1. Check if your computer matches the GPU version.
Device Manager view.
Check the official website for a match. Address:/cuda-gpus **
2. Go to NVIDIA and check the version of your computer** to see.
If you can, you can uninstall the original version and install the new one. Installation address/cuda-toolkit-archive
Next, enter the NVIDIA installation process, in this installation process, I began to directly select the streamlined installation, but due to VS reasons, resulting in the normal installation, so I switched to a customized installation method, and the VS checkmark to remove, it can be installed normally, as for the installation of the CUDA directory, we can default to install in the C disk.
After the installation is complete, it is time to configure the environment variables. The environment variables are configured as shown below.

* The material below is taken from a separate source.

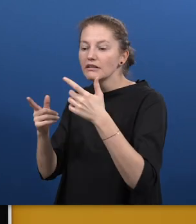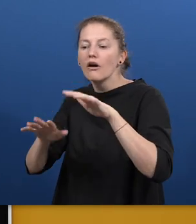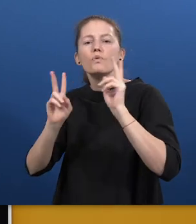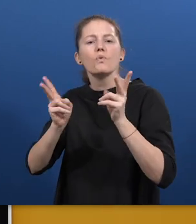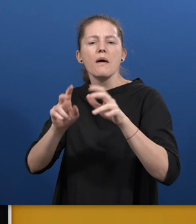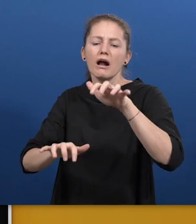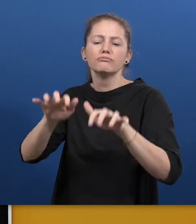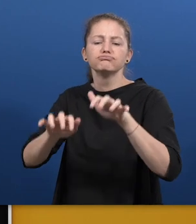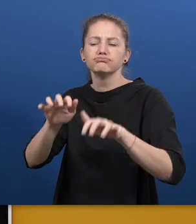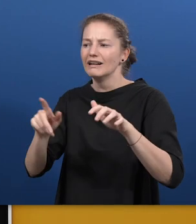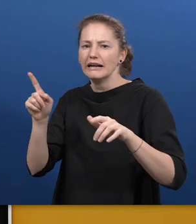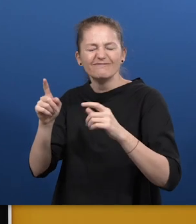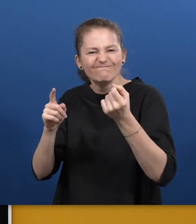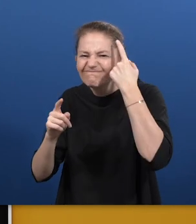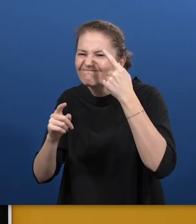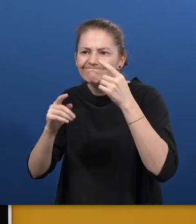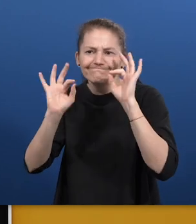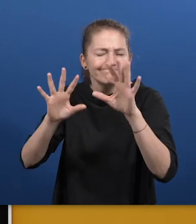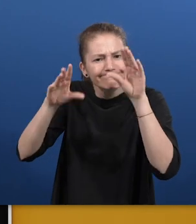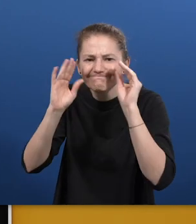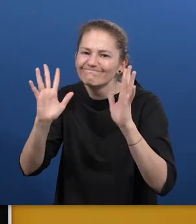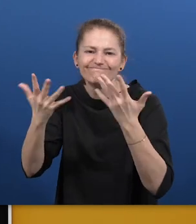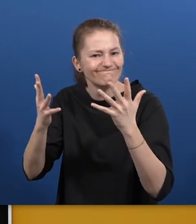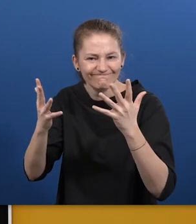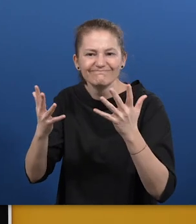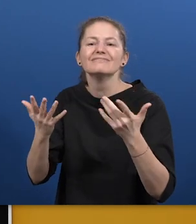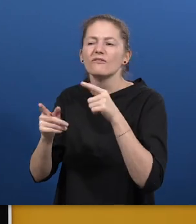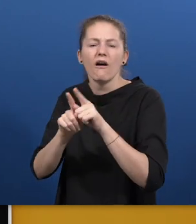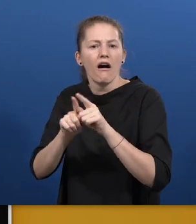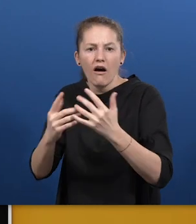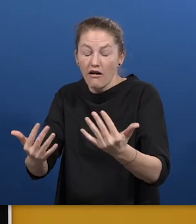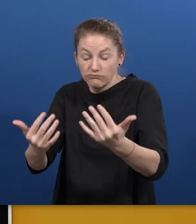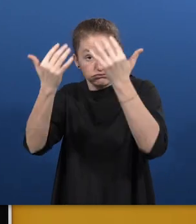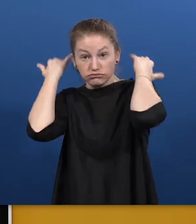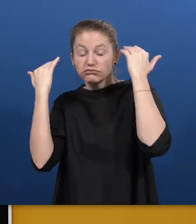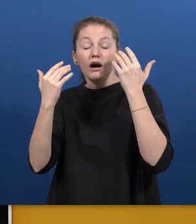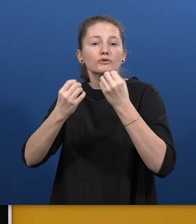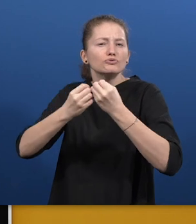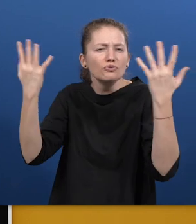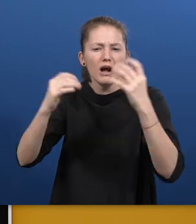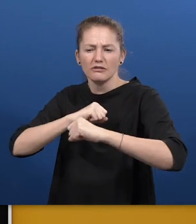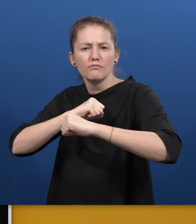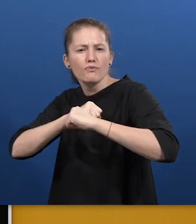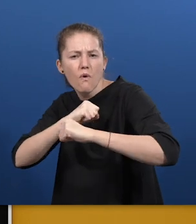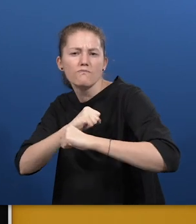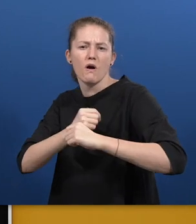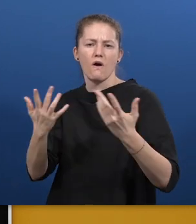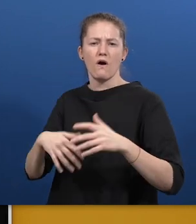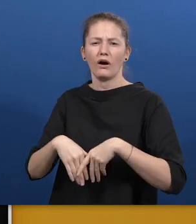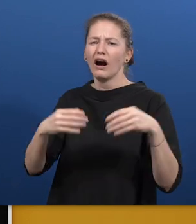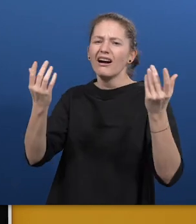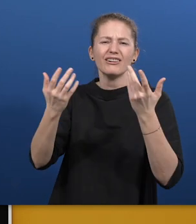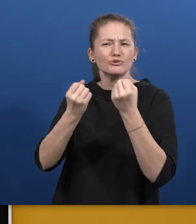It is very overwhelming. There is a lot of advertisement and there is a lack of support during the search process.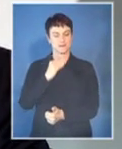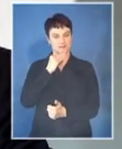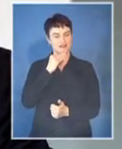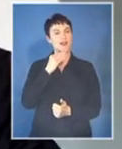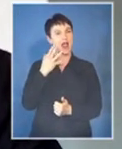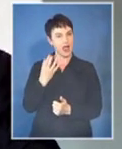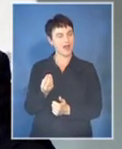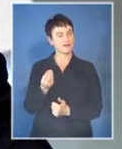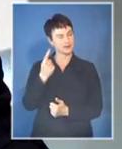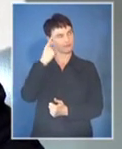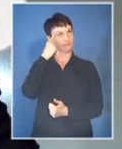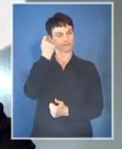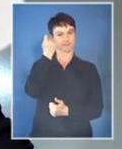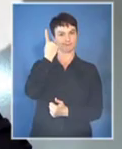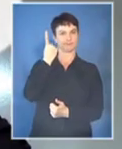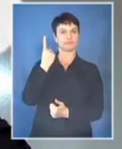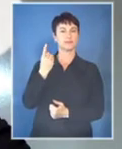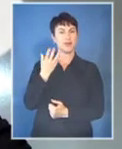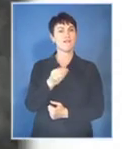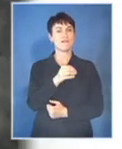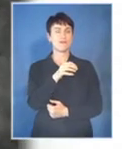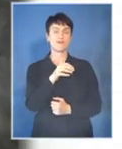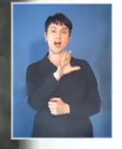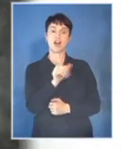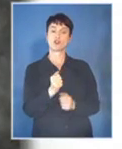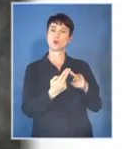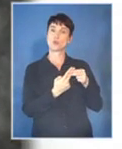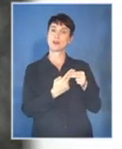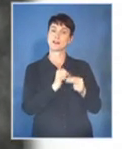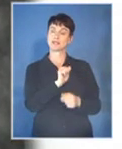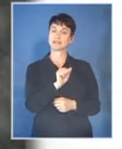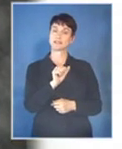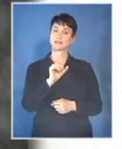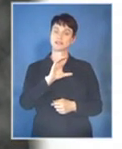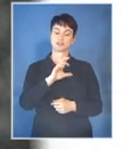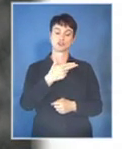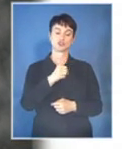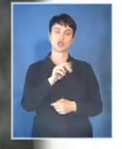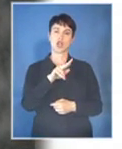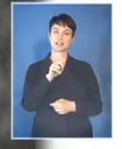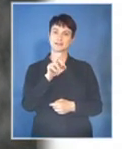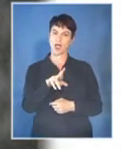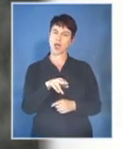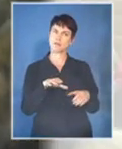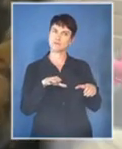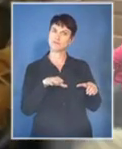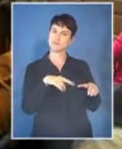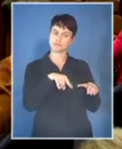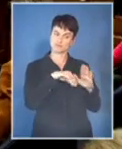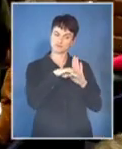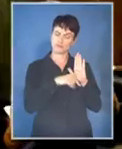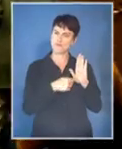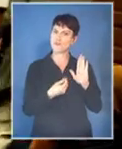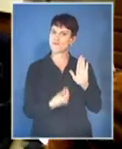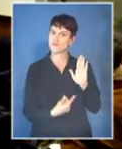others in the African Union Charter. The vision of Pixli Kaisaka Seme and the regeneration of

Verify that the installation was successful.
mounting
strike (on the keyboard)/rdp/cudnn-download You can choose to download download cudnn, but here you need to register an account, and then the questionnaire before you can download the page, anyway, step by step operation can be.
Remember to match here, or the installation will fail at a later stage. After downloading, unzip it, copy the bin, include, and lib files inside the CUDNN package directly to the CUDA installation directory, and then directly overwrite the installation.
This is the end of the cuda, cudnn installation success!
**4. Installation of anacond
Keep clicking next.
The first unchecked will work. The exact process can be seen/article/
5. Install pytorch
If you install tensorflow, the previous steps are exactly the same. Only the installation password is different. Here we only describe the installation process of pytorch in detail.
Open the Anaconda Prompt under anaconda and paste the command to install, this process depends on the speed of the Internet, generally very fast. But generally I like to activate an environment that is used first:conda create --name pytorch python=3.6
Take a virtual environment. Next activate pytorch and install it inside the environment, so that even if you install tensorflow, you can just install another environment. Convenient.
Here are the installation commands. If the press to install is slow, you can try a clear image to do the installation.
conda config --add channels /anaconda/pkgs/free/ conda config --add channels /anaconda/pkgs/main/ conda config --add channels /anaconda/cloud/pytorch/ conda config --add channels /anaconda/cloud/peterjc123conda config --set show_channel_urls yes
Finally, enter the command copied from the official website:conda install pytorch torchvision cudatoolkit=10.0
To complete the installation (the original command conda install pytorch torchvision cudatoolkit=10.0 -c pytorch you need to remove the latter part or it will still be downloaded by default, then the mirror source is useless)
If you still can not install, it is recommended to visit this blogger's article /qq_38704904/article/details/95192856 look at the local download pytorch after the installation process, in fact, it is relatively simple.
Also attached is a complete list of download addresses for each version of pytorch:/qq_27825451/article/details/90033909
Also note in this place, install torchvision to match torch.
Otherwise, you will get the following error
6. Test for success
summarize
To this point this article on Windows10+anacond+GPU+pytorch installation detailed process of the article is introduced to this, more related to Windows10 anacond GPU pytorch installation content please search for my previous articles or continue to browse the following related articles I hope that you will support me more in the future!